Collected data:
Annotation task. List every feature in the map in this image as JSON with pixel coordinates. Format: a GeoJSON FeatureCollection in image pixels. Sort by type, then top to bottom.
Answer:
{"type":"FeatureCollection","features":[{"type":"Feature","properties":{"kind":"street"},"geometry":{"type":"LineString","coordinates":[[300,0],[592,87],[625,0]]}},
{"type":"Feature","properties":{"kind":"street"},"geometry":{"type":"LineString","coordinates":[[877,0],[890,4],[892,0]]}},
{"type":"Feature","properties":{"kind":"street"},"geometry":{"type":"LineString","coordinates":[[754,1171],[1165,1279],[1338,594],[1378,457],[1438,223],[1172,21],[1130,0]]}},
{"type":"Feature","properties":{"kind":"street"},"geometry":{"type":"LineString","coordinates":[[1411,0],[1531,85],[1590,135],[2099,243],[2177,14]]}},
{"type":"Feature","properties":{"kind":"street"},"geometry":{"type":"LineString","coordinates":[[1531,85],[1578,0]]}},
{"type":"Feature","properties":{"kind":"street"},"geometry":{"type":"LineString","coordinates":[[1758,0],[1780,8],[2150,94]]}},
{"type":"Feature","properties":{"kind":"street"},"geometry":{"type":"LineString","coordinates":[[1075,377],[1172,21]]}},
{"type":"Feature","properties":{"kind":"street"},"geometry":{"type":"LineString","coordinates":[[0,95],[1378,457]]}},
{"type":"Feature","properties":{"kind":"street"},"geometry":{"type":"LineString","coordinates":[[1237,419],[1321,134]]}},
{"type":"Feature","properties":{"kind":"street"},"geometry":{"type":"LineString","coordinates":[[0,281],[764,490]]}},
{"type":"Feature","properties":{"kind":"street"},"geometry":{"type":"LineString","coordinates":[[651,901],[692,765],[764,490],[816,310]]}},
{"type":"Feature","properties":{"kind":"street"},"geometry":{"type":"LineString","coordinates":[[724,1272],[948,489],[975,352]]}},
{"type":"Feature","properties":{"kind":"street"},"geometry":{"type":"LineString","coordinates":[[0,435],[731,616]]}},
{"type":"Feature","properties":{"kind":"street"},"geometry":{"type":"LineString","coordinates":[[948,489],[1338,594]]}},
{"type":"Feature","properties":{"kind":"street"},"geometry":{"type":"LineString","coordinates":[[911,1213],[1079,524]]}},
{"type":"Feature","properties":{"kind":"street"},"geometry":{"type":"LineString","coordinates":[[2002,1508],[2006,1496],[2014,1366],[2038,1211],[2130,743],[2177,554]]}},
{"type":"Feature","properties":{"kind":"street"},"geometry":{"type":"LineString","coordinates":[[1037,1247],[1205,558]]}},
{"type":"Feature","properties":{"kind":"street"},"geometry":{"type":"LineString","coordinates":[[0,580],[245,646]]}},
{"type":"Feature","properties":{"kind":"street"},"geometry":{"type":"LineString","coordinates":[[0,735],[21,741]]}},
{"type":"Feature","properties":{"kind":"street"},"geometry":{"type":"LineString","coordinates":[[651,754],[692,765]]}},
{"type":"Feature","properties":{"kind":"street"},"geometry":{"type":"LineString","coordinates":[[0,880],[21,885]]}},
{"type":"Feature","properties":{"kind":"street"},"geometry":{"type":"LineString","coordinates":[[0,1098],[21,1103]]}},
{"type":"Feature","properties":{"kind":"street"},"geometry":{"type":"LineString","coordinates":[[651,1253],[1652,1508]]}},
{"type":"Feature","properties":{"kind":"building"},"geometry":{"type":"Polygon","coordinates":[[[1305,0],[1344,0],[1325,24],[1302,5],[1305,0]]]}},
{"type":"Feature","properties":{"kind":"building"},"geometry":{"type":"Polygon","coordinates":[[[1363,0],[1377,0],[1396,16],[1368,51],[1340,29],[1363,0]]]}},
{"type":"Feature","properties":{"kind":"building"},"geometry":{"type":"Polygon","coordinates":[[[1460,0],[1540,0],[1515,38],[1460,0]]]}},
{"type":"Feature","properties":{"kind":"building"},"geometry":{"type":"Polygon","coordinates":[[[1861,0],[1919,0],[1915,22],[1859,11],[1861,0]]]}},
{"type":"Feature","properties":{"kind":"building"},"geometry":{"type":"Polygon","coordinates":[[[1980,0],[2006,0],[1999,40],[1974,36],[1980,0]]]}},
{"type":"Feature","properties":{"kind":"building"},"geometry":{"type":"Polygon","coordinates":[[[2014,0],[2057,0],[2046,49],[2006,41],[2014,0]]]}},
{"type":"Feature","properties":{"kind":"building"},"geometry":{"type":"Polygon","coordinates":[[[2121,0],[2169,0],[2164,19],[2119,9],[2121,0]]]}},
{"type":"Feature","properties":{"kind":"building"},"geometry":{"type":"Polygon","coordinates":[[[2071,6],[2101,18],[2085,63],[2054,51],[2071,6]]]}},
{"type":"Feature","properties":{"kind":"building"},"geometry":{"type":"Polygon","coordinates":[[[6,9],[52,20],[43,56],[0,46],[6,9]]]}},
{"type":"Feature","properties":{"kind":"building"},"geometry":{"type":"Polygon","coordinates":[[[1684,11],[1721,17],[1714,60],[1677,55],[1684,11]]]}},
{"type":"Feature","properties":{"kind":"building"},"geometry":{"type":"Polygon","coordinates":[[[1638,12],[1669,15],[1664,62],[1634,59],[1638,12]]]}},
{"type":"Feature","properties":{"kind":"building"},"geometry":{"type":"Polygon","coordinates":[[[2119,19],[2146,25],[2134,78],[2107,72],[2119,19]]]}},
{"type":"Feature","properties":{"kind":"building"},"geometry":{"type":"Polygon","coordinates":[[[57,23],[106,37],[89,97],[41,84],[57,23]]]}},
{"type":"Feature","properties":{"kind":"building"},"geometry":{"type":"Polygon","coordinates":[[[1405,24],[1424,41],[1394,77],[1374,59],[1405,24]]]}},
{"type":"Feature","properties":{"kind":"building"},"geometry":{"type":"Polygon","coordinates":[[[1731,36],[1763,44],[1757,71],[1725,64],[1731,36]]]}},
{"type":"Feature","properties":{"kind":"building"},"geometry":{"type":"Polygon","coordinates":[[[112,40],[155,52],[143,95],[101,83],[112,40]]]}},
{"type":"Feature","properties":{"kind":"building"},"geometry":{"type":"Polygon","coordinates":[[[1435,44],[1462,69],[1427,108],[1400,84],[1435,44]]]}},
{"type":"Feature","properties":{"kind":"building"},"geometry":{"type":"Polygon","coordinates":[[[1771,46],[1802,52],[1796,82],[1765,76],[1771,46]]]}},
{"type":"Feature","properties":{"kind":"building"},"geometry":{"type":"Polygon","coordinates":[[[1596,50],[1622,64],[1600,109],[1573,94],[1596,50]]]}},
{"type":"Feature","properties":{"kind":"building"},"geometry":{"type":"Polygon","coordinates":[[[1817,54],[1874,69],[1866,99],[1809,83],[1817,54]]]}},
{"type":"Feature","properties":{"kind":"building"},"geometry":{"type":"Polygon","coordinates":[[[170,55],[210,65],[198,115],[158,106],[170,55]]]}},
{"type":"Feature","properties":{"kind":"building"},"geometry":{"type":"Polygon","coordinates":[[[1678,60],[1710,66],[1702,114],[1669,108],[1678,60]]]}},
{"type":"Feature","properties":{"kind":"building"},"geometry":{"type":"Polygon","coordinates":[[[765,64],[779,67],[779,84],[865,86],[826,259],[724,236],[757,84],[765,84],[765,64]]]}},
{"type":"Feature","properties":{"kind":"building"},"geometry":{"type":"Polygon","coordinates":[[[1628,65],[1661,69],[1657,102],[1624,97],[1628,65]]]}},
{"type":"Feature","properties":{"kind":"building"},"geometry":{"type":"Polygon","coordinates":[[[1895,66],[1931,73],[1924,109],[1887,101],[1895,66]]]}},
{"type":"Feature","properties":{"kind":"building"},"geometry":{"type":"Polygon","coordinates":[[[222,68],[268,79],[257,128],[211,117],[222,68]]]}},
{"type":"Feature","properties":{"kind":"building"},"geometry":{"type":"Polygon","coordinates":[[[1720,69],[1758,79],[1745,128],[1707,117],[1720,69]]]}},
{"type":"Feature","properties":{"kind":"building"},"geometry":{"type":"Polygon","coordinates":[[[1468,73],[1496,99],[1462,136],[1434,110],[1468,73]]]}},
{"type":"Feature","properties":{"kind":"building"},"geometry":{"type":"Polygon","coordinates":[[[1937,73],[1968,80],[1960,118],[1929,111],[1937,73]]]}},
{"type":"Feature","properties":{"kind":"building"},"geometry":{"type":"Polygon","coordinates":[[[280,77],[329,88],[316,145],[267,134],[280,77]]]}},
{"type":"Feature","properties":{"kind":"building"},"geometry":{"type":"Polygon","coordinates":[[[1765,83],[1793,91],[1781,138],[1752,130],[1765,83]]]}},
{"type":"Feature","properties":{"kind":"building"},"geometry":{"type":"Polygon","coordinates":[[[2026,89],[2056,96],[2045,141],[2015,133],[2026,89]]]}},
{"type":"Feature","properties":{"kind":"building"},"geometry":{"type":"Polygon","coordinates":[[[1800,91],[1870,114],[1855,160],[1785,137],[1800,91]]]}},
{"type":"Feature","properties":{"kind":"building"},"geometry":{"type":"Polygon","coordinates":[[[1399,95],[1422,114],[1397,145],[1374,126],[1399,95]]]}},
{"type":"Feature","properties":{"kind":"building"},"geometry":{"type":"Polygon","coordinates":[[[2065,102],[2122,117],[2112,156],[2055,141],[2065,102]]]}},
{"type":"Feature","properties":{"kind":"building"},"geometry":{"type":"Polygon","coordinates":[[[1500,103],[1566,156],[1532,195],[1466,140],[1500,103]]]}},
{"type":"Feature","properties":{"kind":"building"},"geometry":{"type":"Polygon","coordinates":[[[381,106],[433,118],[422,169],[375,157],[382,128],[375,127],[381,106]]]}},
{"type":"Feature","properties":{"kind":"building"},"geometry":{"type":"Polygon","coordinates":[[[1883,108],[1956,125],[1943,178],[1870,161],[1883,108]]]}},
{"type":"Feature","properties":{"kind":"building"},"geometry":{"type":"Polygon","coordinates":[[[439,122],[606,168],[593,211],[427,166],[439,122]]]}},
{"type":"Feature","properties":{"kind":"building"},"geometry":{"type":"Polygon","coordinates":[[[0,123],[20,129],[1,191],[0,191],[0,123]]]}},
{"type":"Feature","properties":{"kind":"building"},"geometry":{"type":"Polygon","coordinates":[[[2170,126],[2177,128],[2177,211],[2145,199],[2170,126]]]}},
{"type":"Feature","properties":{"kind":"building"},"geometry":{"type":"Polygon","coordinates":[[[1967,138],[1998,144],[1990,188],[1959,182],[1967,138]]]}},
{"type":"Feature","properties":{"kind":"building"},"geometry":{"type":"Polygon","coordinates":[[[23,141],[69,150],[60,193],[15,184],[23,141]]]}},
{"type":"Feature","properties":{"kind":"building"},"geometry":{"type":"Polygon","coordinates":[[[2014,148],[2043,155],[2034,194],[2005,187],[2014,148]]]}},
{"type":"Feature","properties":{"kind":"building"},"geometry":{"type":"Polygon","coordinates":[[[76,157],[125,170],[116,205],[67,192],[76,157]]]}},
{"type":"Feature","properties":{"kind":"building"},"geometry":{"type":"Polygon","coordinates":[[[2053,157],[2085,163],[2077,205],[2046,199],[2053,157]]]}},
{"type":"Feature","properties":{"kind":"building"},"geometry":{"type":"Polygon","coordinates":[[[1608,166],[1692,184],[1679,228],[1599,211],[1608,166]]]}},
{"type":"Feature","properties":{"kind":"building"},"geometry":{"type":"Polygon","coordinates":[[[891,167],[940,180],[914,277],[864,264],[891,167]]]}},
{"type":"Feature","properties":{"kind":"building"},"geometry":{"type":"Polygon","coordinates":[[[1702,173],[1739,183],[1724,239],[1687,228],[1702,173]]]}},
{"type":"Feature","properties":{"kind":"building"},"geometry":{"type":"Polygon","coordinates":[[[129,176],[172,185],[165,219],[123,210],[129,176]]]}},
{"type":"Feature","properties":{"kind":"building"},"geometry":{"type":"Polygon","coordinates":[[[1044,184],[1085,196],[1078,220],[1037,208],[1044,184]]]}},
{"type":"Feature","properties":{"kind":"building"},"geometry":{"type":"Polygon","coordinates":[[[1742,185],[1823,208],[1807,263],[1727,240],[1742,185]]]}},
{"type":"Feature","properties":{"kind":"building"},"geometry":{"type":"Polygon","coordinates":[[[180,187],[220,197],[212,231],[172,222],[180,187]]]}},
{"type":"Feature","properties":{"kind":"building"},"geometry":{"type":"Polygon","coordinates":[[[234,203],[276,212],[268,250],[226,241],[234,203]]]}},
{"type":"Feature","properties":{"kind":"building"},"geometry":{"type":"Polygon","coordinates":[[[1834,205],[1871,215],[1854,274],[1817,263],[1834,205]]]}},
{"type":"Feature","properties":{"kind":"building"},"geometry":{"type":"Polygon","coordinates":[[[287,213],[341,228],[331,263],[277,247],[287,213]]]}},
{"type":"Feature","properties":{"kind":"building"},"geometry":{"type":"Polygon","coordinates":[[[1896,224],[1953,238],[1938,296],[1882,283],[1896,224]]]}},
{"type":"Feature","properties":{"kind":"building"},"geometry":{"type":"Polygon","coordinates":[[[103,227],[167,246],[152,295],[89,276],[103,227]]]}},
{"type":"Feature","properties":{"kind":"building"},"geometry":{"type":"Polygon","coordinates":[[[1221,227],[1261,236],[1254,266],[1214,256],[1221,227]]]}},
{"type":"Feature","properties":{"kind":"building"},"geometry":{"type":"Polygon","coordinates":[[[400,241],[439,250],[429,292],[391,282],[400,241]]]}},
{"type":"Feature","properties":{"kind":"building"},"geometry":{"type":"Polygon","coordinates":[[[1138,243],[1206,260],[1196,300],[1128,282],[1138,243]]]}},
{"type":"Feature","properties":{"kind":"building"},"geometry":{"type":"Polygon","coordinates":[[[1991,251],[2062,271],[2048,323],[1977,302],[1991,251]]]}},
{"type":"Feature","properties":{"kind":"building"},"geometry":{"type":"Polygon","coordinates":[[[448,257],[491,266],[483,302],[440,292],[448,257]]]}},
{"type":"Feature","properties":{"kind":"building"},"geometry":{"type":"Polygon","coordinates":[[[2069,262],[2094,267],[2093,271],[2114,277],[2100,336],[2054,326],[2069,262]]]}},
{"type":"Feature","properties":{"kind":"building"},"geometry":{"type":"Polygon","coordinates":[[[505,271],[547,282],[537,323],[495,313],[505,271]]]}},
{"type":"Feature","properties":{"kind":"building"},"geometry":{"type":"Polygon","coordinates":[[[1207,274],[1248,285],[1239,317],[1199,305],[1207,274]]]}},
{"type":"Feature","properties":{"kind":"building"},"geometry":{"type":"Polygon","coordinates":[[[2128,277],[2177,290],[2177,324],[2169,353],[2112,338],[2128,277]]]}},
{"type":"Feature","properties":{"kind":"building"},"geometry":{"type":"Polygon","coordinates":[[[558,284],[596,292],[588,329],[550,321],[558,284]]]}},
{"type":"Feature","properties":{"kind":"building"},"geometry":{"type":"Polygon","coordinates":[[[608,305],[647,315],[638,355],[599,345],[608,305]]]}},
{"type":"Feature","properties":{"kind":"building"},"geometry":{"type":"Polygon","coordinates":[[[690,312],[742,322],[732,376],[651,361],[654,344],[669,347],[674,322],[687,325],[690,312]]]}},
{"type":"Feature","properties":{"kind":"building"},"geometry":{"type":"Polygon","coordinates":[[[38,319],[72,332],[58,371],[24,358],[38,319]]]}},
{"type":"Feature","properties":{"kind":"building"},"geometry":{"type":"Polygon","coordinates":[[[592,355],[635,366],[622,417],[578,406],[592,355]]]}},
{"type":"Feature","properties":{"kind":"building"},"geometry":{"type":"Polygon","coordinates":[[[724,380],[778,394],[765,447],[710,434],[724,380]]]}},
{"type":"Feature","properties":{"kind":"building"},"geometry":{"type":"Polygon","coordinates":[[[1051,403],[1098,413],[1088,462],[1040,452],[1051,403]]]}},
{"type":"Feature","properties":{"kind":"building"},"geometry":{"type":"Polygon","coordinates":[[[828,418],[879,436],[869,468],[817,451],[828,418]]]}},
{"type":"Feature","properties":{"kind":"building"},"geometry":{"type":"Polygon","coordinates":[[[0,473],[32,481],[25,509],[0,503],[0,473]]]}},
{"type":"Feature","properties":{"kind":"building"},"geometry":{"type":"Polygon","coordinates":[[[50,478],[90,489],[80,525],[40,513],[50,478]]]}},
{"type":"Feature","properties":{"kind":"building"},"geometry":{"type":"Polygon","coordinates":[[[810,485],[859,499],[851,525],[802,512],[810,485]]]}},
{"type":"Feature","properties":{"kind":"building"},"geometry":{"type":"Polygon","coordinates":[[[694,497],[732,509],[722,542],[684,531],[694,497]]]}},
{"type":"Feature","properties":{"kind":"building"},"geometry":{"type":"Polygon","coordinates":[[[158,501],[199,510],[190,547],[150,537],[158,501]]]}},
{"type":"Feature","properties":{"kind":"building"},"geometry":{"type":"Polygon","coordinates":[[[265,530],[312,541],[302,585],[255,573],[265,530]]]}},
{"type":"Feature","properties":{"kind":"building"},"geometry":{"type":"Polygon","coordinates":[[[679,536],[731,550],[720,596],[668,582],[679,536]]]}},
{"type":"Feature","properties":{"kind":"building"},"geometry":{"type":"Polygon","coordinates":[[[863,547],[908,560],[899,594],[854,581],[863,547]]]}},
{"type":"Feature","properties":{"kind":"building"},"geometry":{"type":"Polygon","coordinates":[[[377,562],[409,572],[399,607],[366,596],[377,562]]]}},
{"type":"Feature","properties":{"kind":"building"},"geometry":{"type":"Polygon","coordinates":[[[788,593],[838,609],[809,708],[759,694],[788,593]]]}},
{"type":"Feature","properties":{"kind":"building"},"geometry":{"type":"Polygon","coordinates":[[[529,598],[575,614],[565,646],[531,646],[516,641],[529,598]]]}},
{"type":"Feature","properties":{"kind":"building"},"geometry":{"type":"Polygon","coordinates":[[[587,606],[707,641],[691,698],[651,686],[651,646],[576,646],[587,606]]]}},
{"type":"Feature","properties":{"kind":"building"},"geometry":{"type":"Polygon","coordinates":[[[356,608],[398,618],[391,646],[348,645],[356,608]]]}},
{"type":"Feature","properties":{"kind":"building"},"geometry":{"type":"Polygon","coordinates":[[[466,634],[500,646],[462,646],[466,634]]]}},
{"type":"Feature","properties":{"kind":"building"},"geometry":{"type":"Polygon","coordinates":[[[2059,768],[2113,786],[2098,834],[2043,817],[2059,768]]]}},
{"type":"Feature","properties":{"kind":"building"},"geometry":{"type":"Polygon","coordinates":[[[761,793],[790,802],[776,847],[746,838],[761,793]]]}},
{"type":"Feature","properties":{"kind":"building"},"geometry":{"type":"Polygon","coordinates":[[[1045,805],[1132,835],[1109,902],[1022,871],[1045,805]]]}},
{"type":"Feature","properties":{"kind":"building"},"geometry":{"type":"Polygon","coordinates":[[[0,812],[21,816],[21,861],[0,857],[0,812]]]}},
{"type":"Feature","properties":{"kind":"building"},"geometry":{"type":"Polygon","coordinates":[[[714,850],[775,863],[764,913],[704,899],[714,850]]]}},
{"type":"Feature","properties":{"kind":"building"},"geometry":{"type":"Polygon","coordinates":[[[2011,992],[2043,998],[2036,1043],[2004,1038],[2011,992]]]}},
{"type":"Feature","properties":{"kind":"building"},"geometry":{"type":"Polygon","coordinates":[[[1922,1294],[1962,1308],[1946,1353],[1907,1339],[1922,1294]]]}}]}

What to do: Please copy every line in the entries where "FeatureCollection" appears.

Response to the task:
Annotation task. List every feature in the map in this image as JSON with pixel coordinates. Format: a GeoJSON FeatureCollection in image pixels. Sort by type, then top to bottom.
{"type":"FeatureCollection","features":[{"type":"Feature","properties":{"kind":"street"},"geometry":{"type":"LineString","coordinates":[[300,0],[592,87],[625,0]]}},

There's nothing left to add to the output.